Because of the former biochemical identification results and the large number of perfect homologies to strains identified in various taxonomic studies (Ki et al., 2009; Oberbeckmann et al., 2011), we accepted V. alginolyticus as the final identification. For coagulase-negative staphylococci, biochemical identification is widely used and commonly accepted (Becker et al., 2014). Therefore, we accepted the Vitek 2-based identification of S. lugdunensis described above.
V. alginolyticus and S. lugdunensis co-infection of a sea urchin-induced wound.
In the following months, wound healing continued slowly until the wound was epithelialized about 2 months later. When examined for follow-up 6 months after the initial accident, it was noticed that there remained an induration of the former wound with tenderness on palpation.
In this case, we identified three major reasons for the prolonged, complicated wound infection. First of all, insufficient first aid and the resulting burn necrosis led to an environment where V. alginolyticus and S. lugdunensis could survive repeated debridement and disinfection. Lack of protection because of burned skin enables secondary bacterial infections.
Second, V. alginolyticus is well known for its numerous chromosomal and plasmid-mediated antibiotic-resistance determinants (French et al., 1989; Li et al., 1999). Many of the expressed β-lactamases lead to resistance to ampicillin and second-generation cephalosporins, as seen in our isolate (Li et al., 1999). Resistance to trimethoprim/sulfamethoxazole is commonly reported (Li et al., 1999). Some isolates also show resistance to third-generation cephalosporins and fluoroquinolones, as reported by Ye et al. (2016). According to this evolution of antibiotic resistance and because of the typical mixed flora in chronic wound infections (like S. lugdunensis in our case; Altoparlak et al., 2004), early antibiotic-susceptibility testing is important to prevent therapeutic failure.
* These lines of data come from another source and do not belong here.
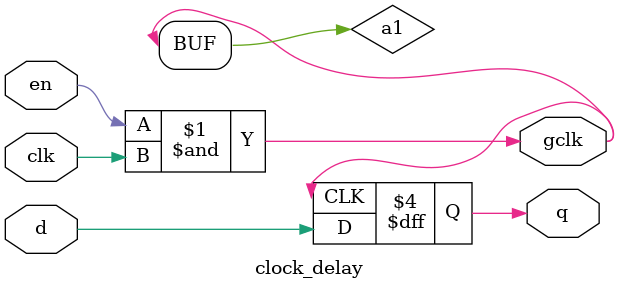
<source format=v>
module clock_delay(d,en,clk,gclk,q);
input d,en,clk;
output q, gclk;
reg q=0;
wire a1;
and (a1,en,clk);
assign gclk=a1;
always@(posedge gclk)
begin
q=d;
end
endmodule

</source>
Lastly, the presence of S. lugdunensis may have triggered the progression of the disease. Compared to many other coagulase-negative staphylococci, S. lugdunensis has higher pathogenic potential. It can cause serious infections, i.e. soft tissue and wound infections as well as infective endocarditis, and has to be considered as a relevant pathogen (Becker et al., 2014).
When treating the patient, the chosen therapy in the hospital with ciprofloxacin was an appropriate choice for the infection. However, fluoroquinolone use in children is still off label for many indications (except, for example, cystic fibrosis), especially if there is an alternative treatment (Bradley et al., 2011). Therefore, therapy was changed successfully to trimethoprim/sulfamethoxazole.
Altogether, this case and its course are an example of the need to consider Vibrio-mediated infections in similar circumstances. Even if it is a rare disease at present, a rising incidence has been observed, as indicated above. Warming of the oceans will probably make this a global trend as the first cases from northern shores suggest (Reilly et al., 2011; Schets et al., 2006). Identification of V. alginolyticus is less than straightforward and requires a combination of classical biochemical identification methods, as well as appropriate selective media and advanced molecular identification methodology.